Campaign group Ireland Offline has long argued that the failure to open up the last mile of phone line to homes and business to competition - known as local loop unbundling, or LLU - has badly damaged the market, a stance that has been echoed by the communications regulator ComReg and is highlighted in the Forfás report.
The result has been years of being an odd anomaly in the international technology picture - a country at the forefront when it comes to the presence of technology companies in the economy, where they have greatly contributed to the Celtic Tiger, but a country extremely weak in ability to provide its business and general community with ICT amenities or stimulate their use.
The second report published in the past week, from the Chambers of Commerce of Ireland (CCI), underlines just how frustrating Irish businesses find the current broadband situation.

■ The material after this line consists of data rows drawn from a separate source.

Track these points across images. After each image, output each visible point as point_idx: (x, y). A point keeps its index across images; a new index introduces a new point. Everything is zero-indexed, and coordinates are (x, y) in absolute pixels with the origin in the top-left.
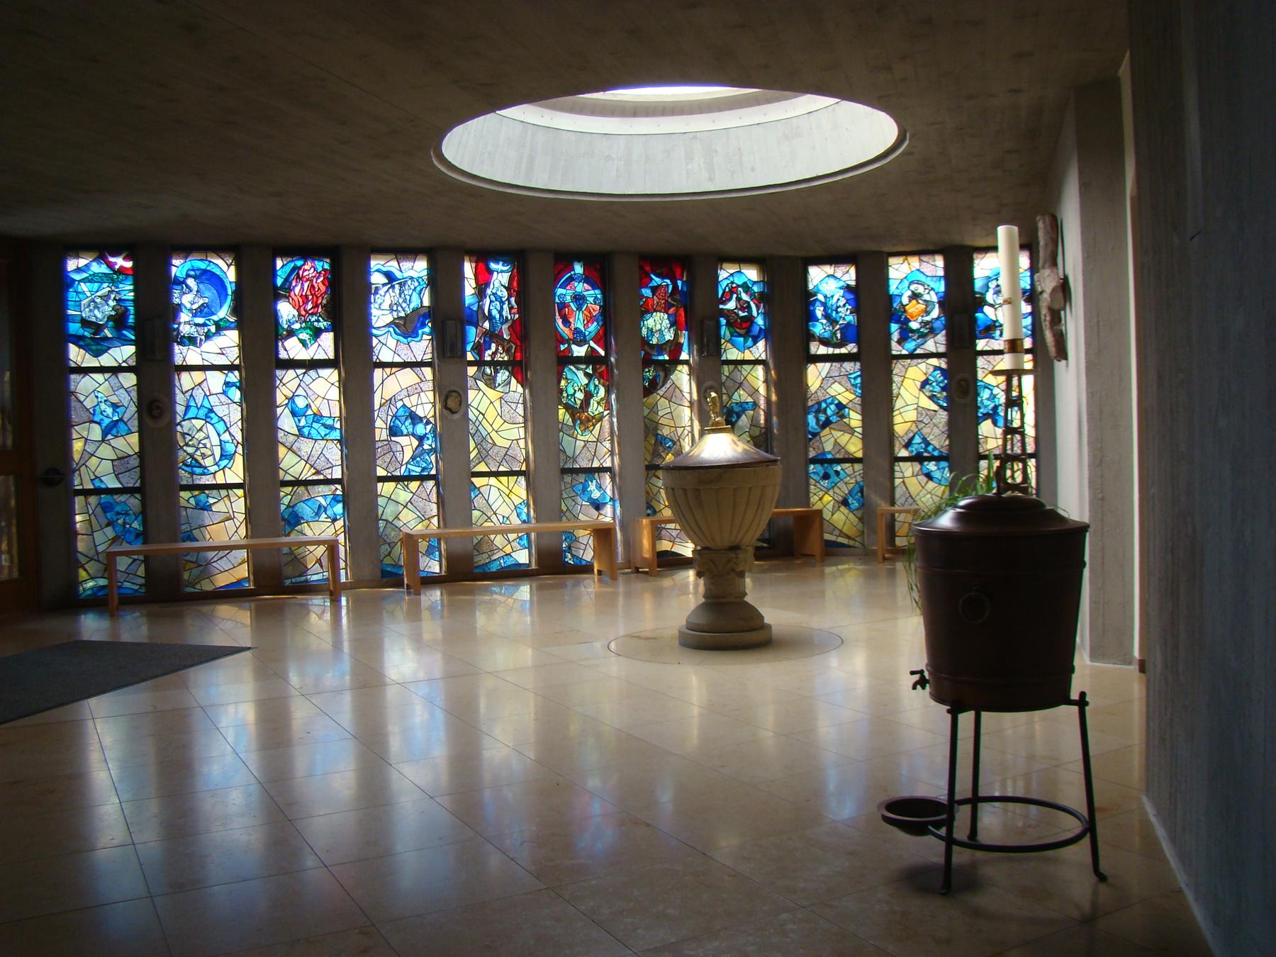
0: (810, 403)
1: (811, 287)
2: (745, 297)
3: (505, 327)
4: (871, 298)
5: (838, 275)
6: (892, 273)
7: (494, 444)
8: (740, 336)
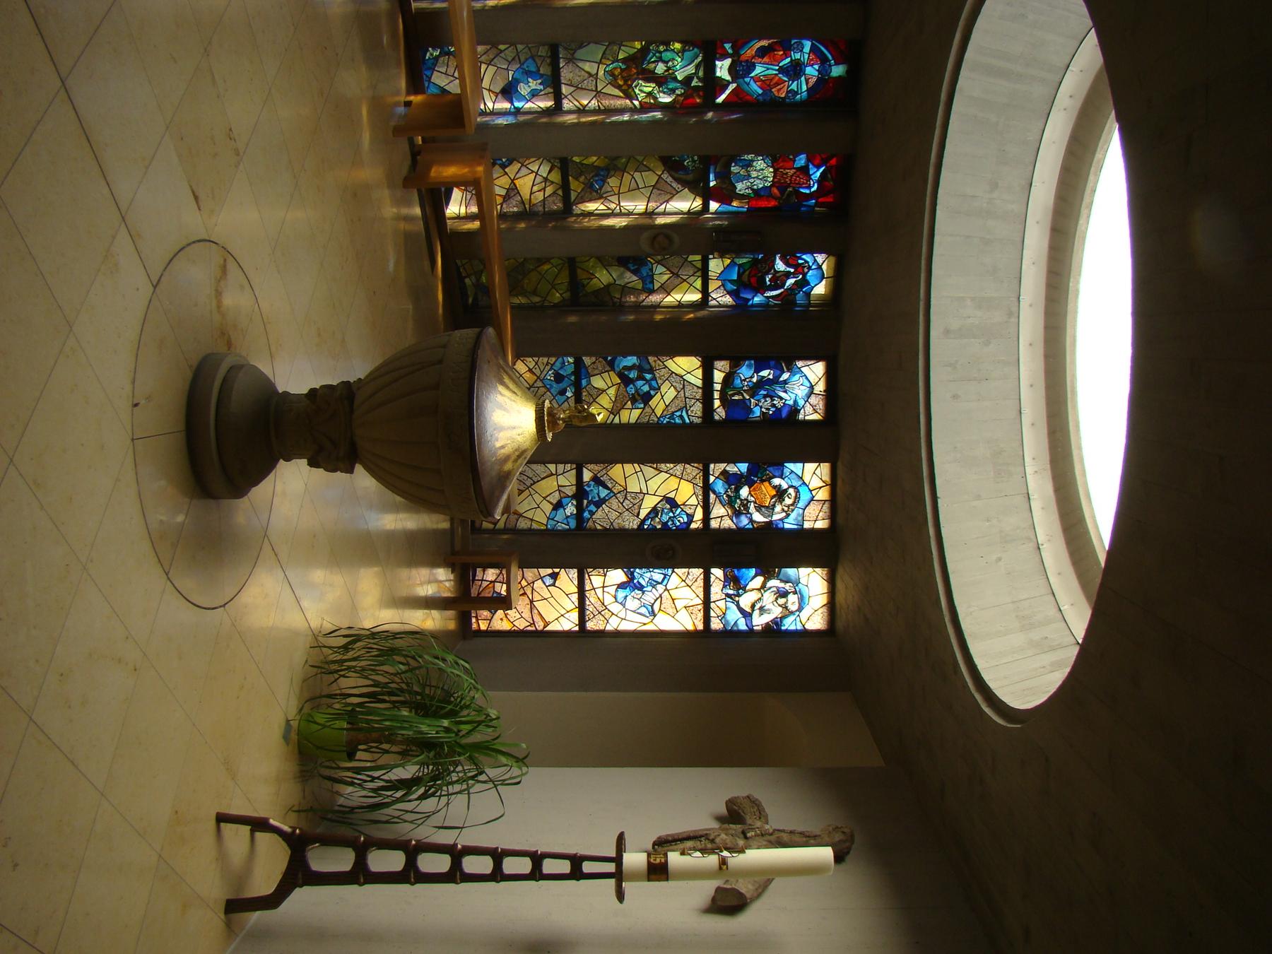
0: (651, 359)
1: (800, 364)
2: (790, 281)
4: (781, 440)
5: (813, 400)
6: (810, 467)
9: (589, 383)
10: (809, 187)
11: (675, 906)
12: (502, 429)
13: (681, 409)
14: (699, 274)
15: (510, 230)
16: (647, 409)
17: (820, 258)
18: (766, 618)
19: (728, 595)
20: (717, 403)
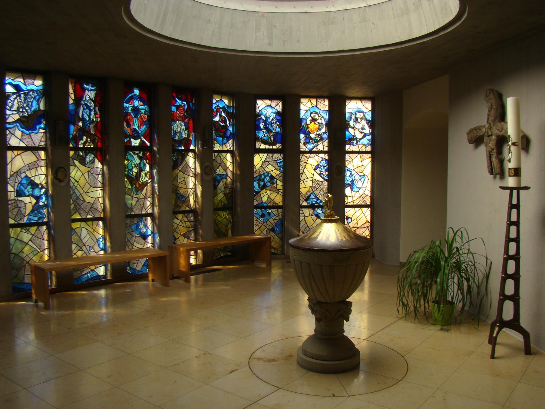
0: (255, 176)
1: (258, 111)
2: (223, 114)
3: (92, 126)
4: (290, 120)
5: (273, 105)
6: (302, 107)
7: (84, 201)
8: (221, 137)
9: (265, 202)
10: (185, 105)
11: (530, 165)
12: (337, 237)
13: (277, 163)
14: (220, 154)
15: (202, 236)
16: (277, 177)
17: (214, 101)
18: (367, 127)
19: (356, 143)
20: (274, 147)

Though the Forfás report has some good news - cost of DSL, the most common broadband access method, has declined consistently since first introduced in 2002, and usage is growing, especially in the fixed wireless sector, with a threefold expansion in users - the CCI survey of 601 members notes that one-third of businesses could not get the connectivity they wanted.
Usually, this was a case of the relevant services not being available at all in an area, which is a major problem outside of Dublin, says CCI head of research, Seán Murphy. In some cases, services are not available at all and, in general, broadband take-up is surprisingly low among companies.
Only 29 per cent have broadband, with another third still using dial-up. Here the regional divide is apparent: two-thirds of Dublin companies have broadband, while only just above 40 per cent have it in the midland and border regions.
Murphy says the oft-cited fact that Irish leased lines are among the cheapest in the world is irrelevant. Most businesses, especially SMEs, should be able to get the services they need through inexpensive and comprehensive broadband services, not through more expensive leased lines.
The Forfás report indicates why broadband take-up might be generally poor. Its broadband innovation index, used to measure quality of service performance across the benchmark countries, ranks Ireland 21st out of 30 countries. The index indicates poor value for money for businesses, which tend to use advanced-level broadband products.
So what needs to be done? Both Forfás and CCI are similar in their conclusions and call for action. "We need to improve availability, and international experience says that is done by expanding competition," says Cronin, again pointing to the need for rapid unbundling of the local loop.
Despite a rash of new broadband providers in the market in the past year in particular, lack of LLU places limits on how far they can discount prices and the services they will offer.
Both Murphy and Cronin think the government's Metropolitan Area Networks (Mans) and expanding community schemes will help too, but Murphy says that there is still a lack of clarity and vision regarding how the Mans will be used and who will control access to them.
Both reports indicate the need to drive demand for broadband by the provision of services - where Government can play a major role - and raising the penetration of PCs, which is still among the lowest of any European population, perhaps through tax subsidies.
Murphy also notes that one in four home PCs in Ireland are so old that they cannot handle broadband.
Murphy would like to see more cable competition as well, as the battle for market share between the cable and telecoms companies largely drove broadband adoption in the US. He says that the arrival of Liberty on the scene here should help the cable broadband situation.
Do Murphy and Cronin think things are going to change much in the coming year? Cronin hopes so, and is asking businesses and consumers for submissions of ideas on how to accelerate change.
Says Murphy: "Really, the next year is going to be very, very important to letting us break out of the plateau we're on. If we want to brand ourselves as a four-star economy, we have to solve this."